Further, assume that an individual has agreed with the bank a repayment schedule and this has taken him/her not ten, but fifteen days. However, the term given for a voluntary execution of the judgment will have expired and, regardless of the manner of discharge the individual and bank agreed upon, the obligation of the obligor to pay the execution charge in the amount of seven per cent of USD10,000 debt, i.e., USD700, will have arisen.

The Law on Execution distinguishes between execution charge and costs related to implementation of execution procedures. In the example above, the charge for the execution of the court judgment is the execution charge (that is causing concerns of individual obligors).

Funds expendable for arranging for and implementation of the execution procedures are considered the costs in relation to implementation of execution procedures. Included in these costs are the funds payable for relocating, maintaining, and selling of an obligor's property, translators (interpreters), experts, postal transfer of withheld amount to a claimant, and other necessary execution procedures.
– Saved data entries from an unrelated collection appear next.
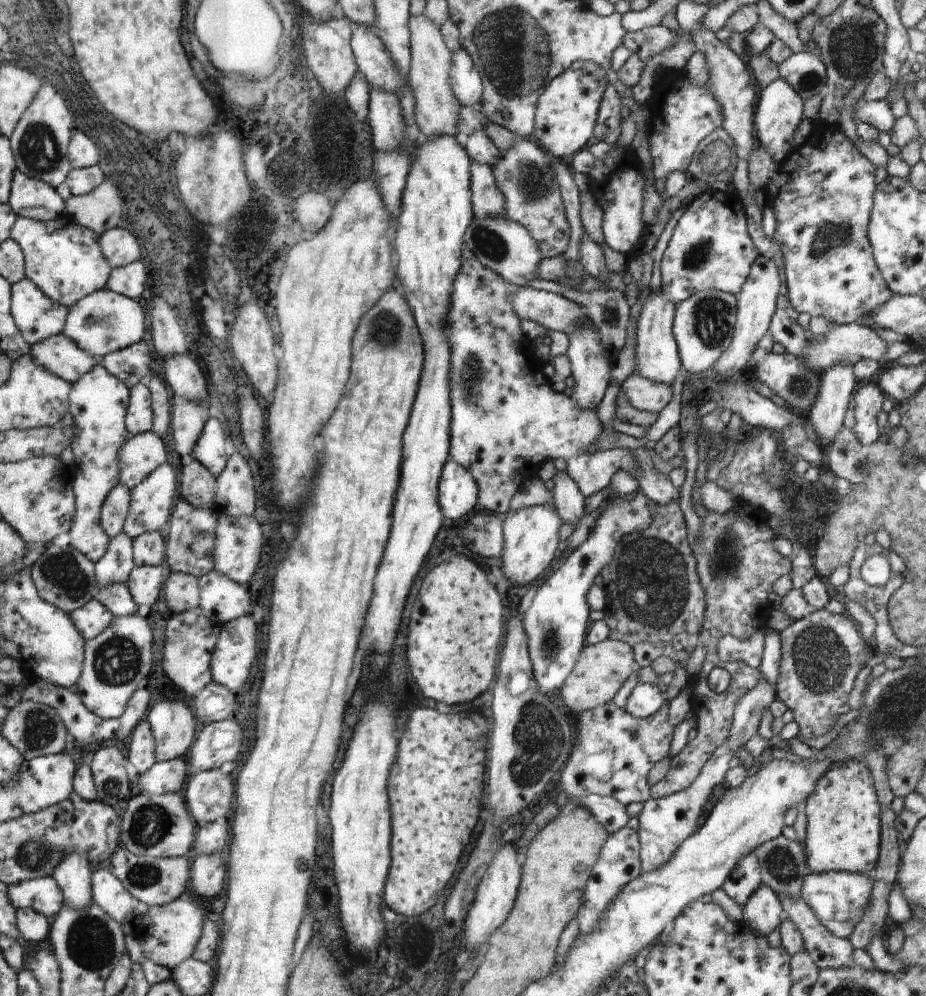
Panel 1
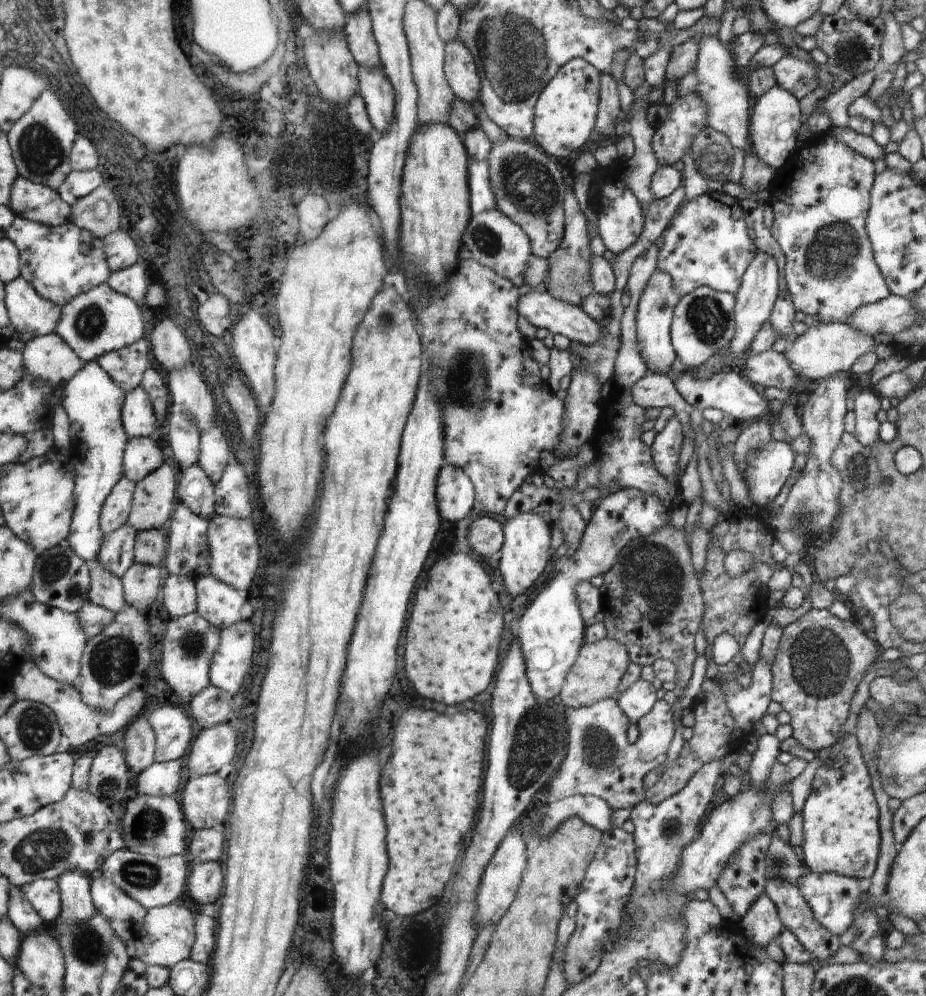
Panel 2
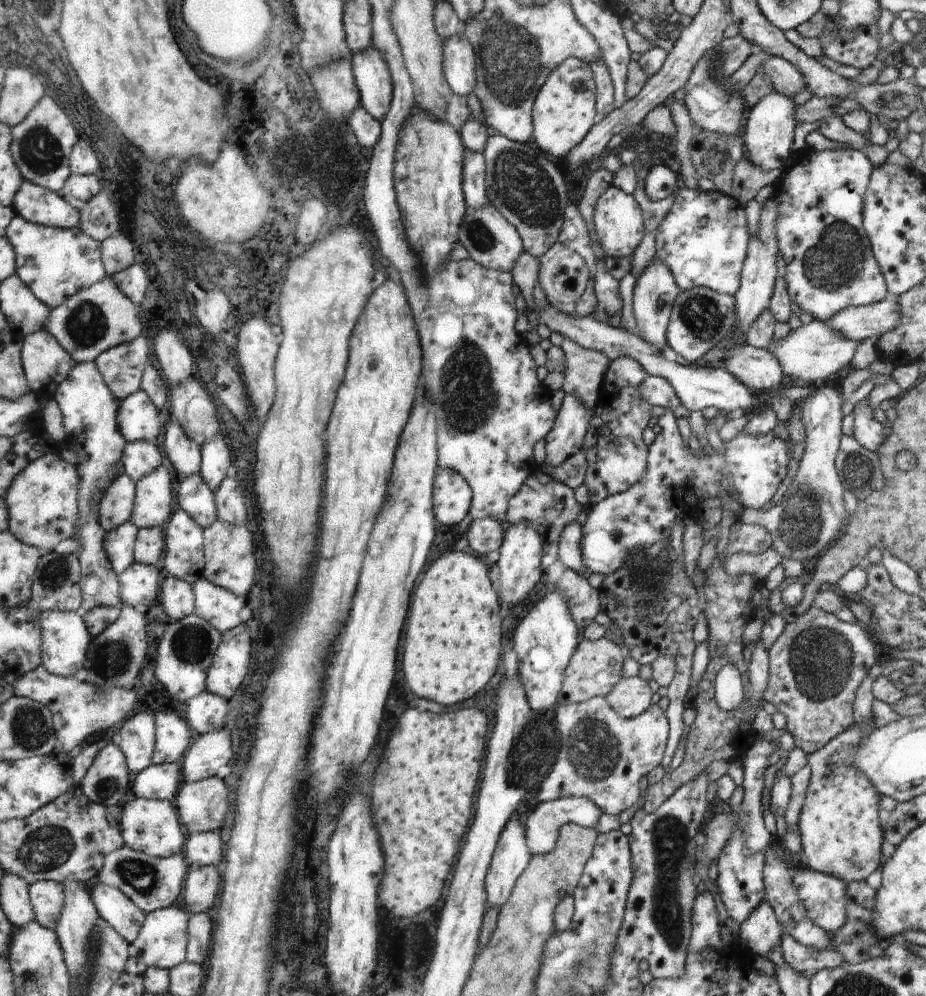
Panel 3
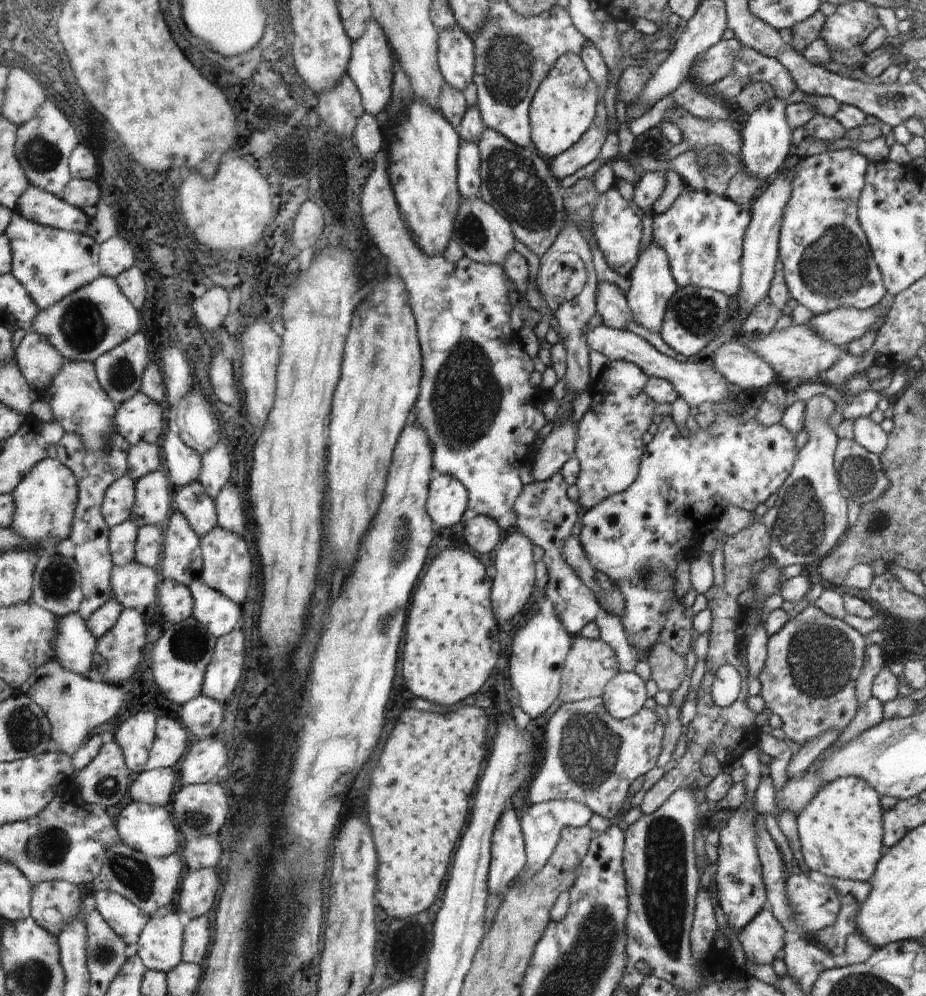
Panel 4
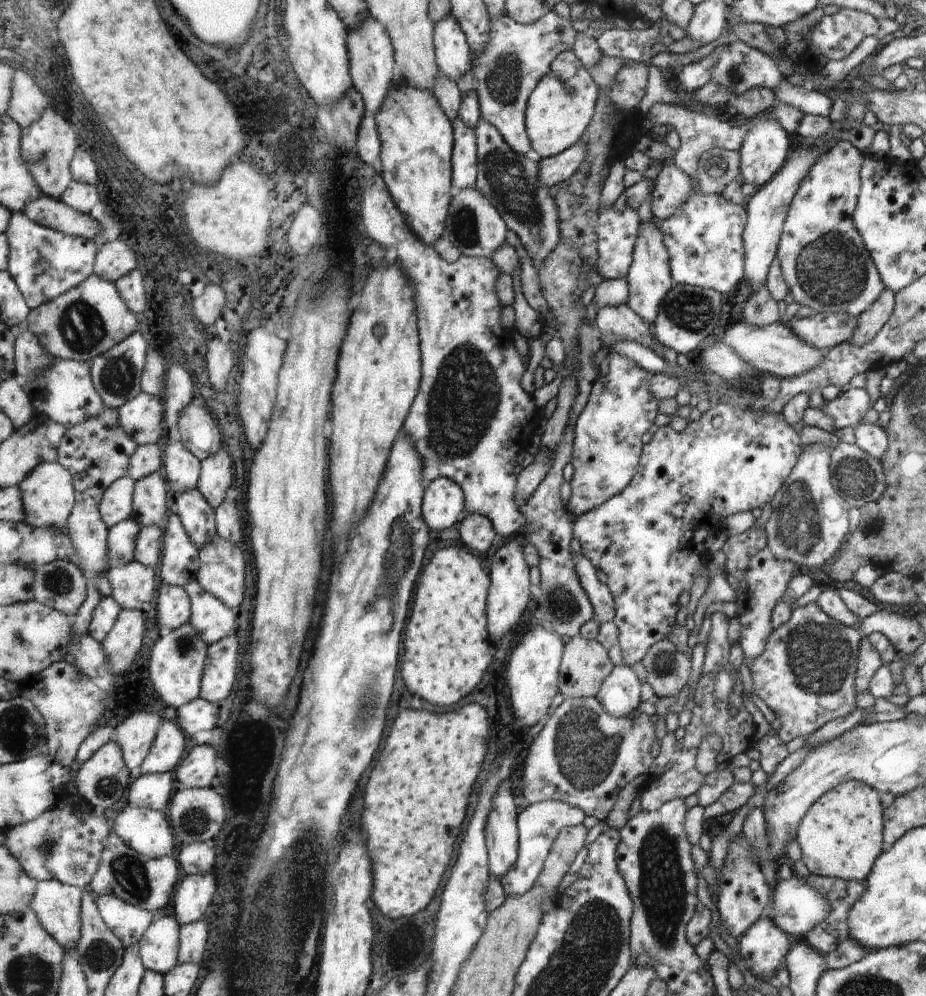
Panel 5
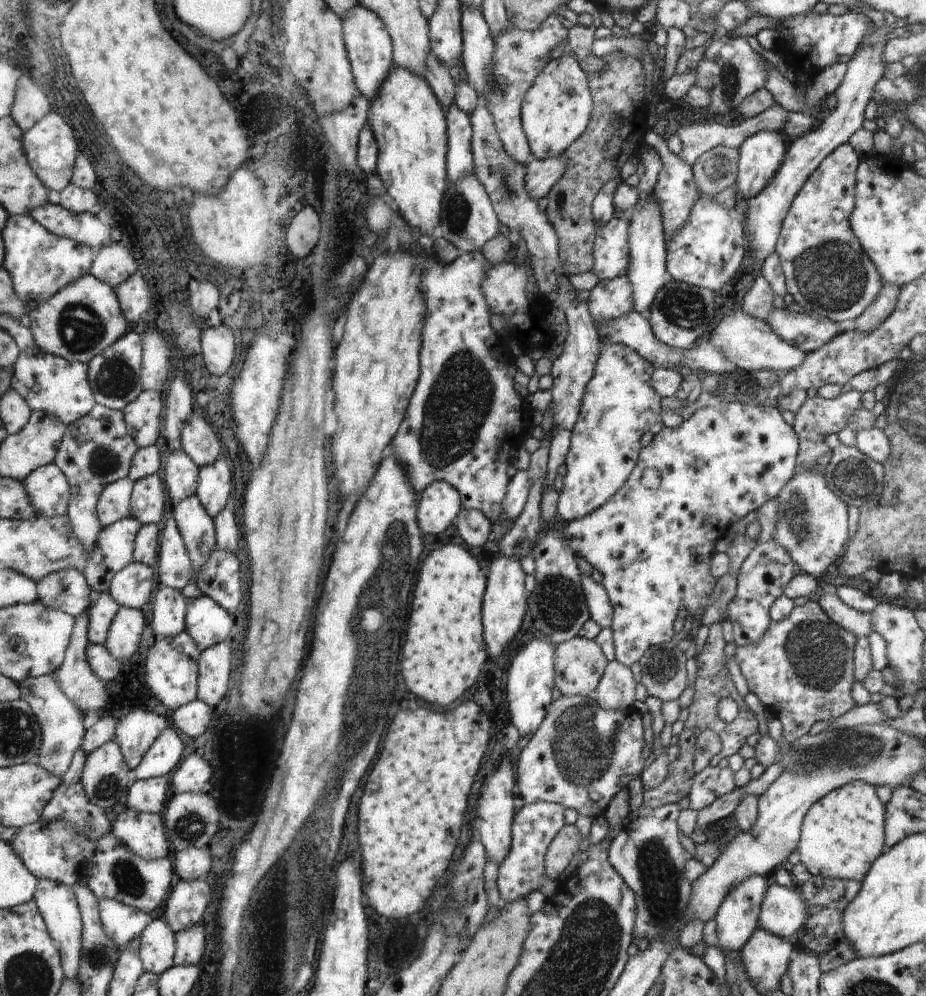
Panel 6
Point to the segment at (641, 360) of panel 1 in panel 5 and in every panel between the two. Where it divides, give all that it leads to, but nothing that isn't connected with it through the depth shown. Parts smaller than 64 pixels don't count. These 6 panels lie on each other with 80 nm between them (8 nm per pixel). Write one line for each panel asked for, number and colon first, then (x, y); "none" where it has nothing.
2: (655, 311)
3: (655, 289)
4: (651, 282)
5: (649, 276)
From the implementing practice, we see that many individual obligors and lawyers as well may be confusing execution charge with costs in relation to implementation of execution procedures and vice versa. This is so because execution officers themselves when demanding the seven per cent execution charge from an individual obligor reason it as a demand for compulsory execution procedures. In reality though and as per the example above, sending to an individual obligor of the resolution to start execution proceedings and notification to have the obligation discharged voluntarily is the only action included in the compulsory execution procedures implemented by an execution officer.

We believe there is a need to summarise the practice of implementing the execution charge and costs in relation to implementation of execution procedures provisions of the Law on Execution.

The content of this article is intended to provide a general guide to the subject matter. Specialist advice should be sought about your specific circumstances.